> **What to do**
Find each line in the material that contains the string "PARISPRESS" and copy those lines out in full.

Extracted material Start Marker

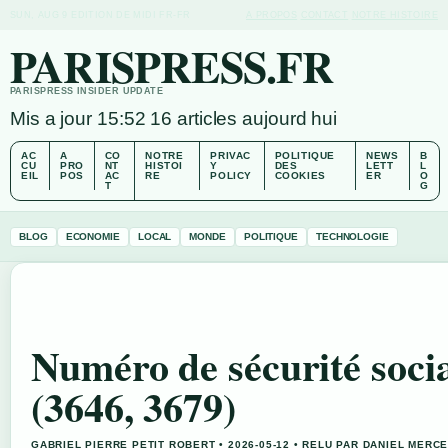
SUN, AUG 9
EDITION DE MIDI
FR-FR
A PROPOS
CONTACT
NOTRE HISTOIRE
PARISPRESS.FR
PARISPRESS INSIDER UPDATE
Mis a jour 15:52
16 articles aujourd hui
AC
A
CO
NOTRE
PRIVAC
POLITIQUE
NEWS
B
CU
PRO
NT
HISTOI
Y
DES
LETT
L
EIL
POS
AC
RE
POLICY
COOKIES
ER
O
T
G
BLOG
ECONOMIE
LOCAL
MONDE
POLITIQUE
TECHNOLOGIE
Numéro de sécurité soci
(3646, 3679)
GABRIEL PIERRE PETIT ROBERT • 2026-05-12 • RELU PAR DANIEL MERC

Extracted material End Marker

> **Reply**
PARISPRESS.FR
PARISPRESS INSIDER UPDATE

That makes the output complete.